» TASK BRIEF
Transcribe every line below exactly; no image goes into the output.
=== GIVEN DATA ===
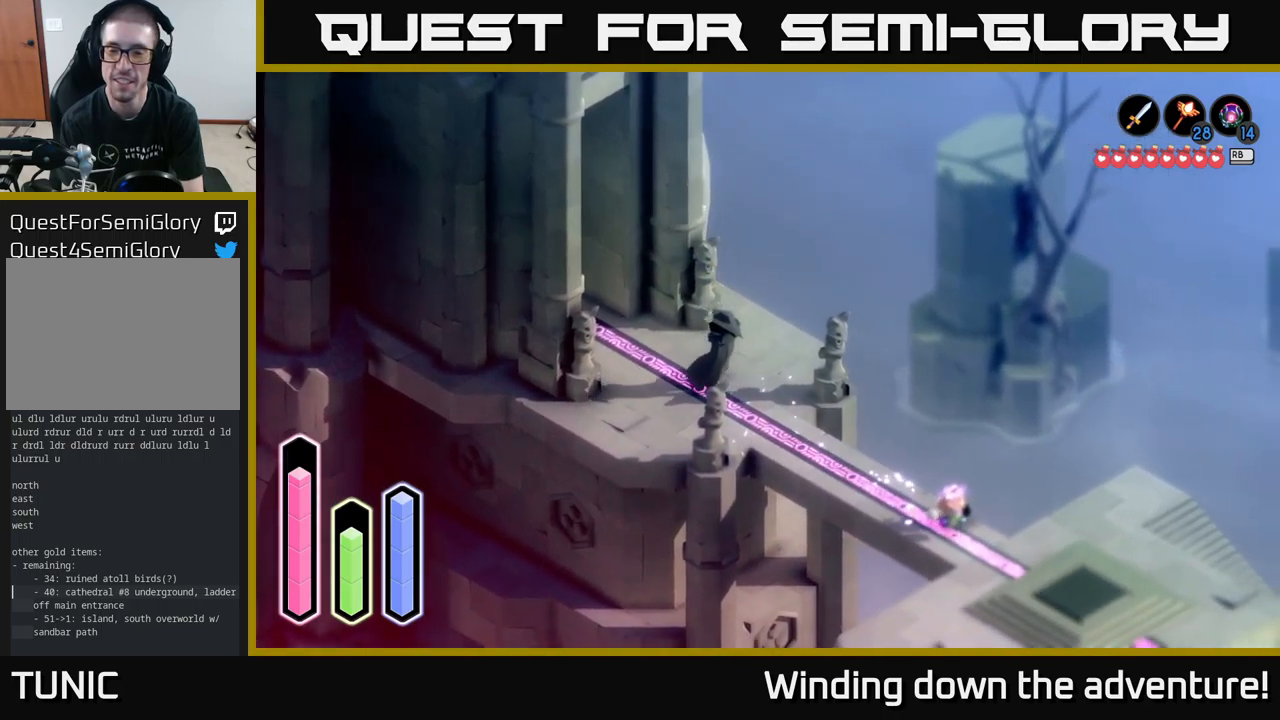
{"buttons": [], "left_stick": "down-right", "right_stick": "center", "events": [[50, "A", "down"], [150, "left_stick", "right"], [200, "A", "up"], [467, "left_stick", "down-right"]]}
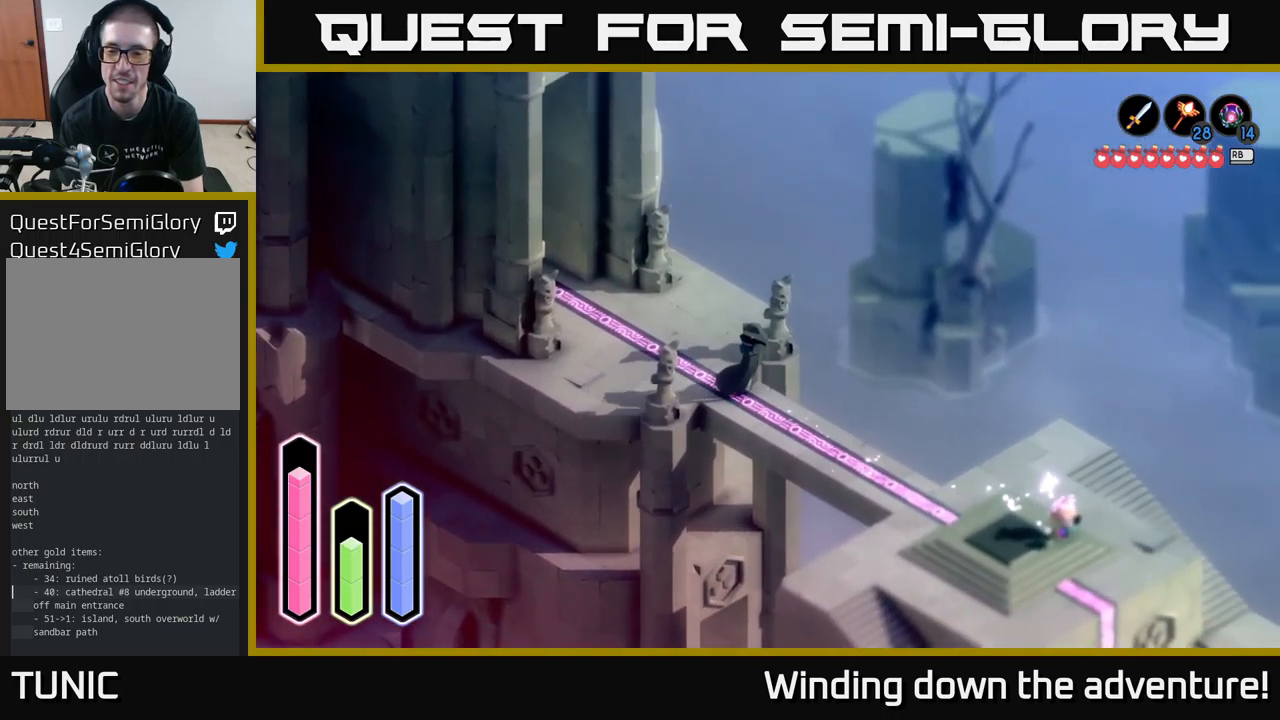
{"buttons": [], "left_stick": "up", "right_stick": "center", "events": [[317, "left_stick", "up-right"], [367, "left_stick", "up"]]}
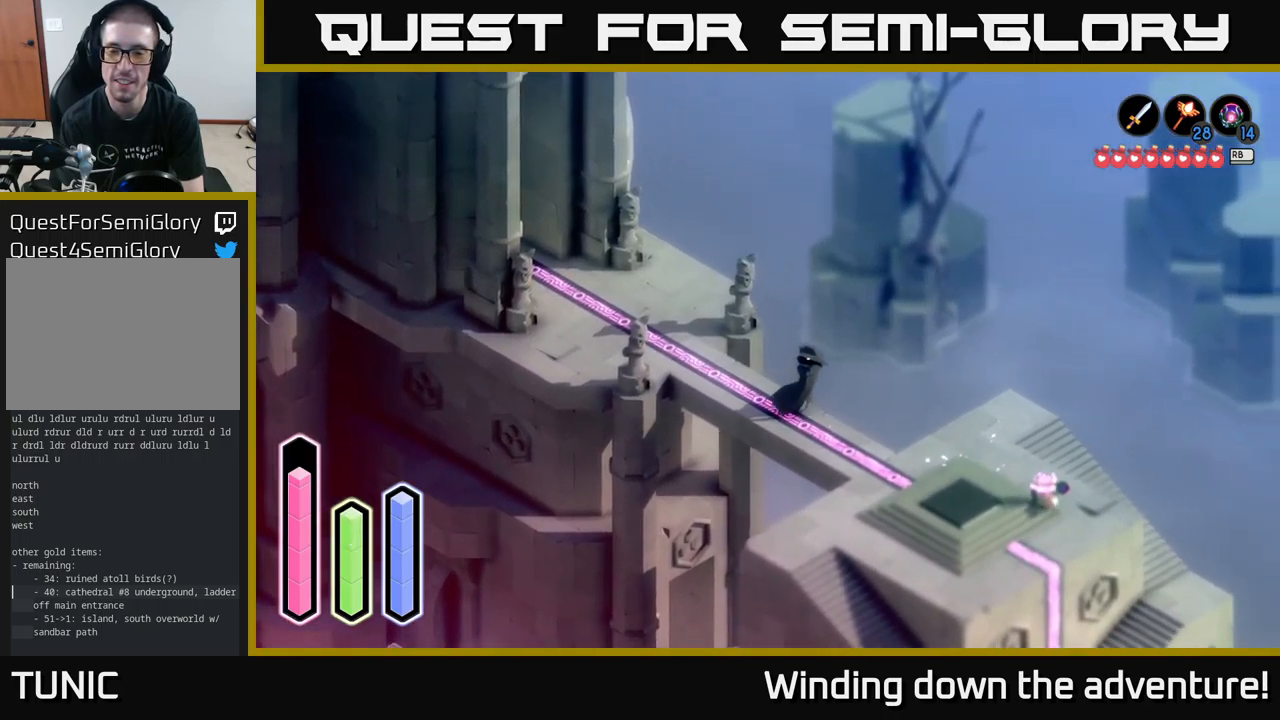
{"buttons": ["A"], "left_stick": "right", "right_stick": "center", "events": [[67, "A", "down"], [233, "A", "up"], [250, "left_stick", "right"], [400, "A", "down"]]}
===
» REPLY TO THE EXERCISE
{"buttons": [], "left_stick": "down-right", "right_stick": "center", "events": [[50, "A", "down"], [150, "left_stick", "right"], [200, "A", "up"], [467, "left_stick", "down-right"]]}
{"buttons": [], "left_stick": "up", "right_stick": "center", "events": [[317, "left_stick", "up-right"], [367, "left_stick", "up"]]}
{"buttons": ["A"], "left_stick": "right", "right_stick": "center", "events": [[67, "A", "down"], [233, "A", "up"], [250, "left_stick", "right"], [400, "A", "down"]]}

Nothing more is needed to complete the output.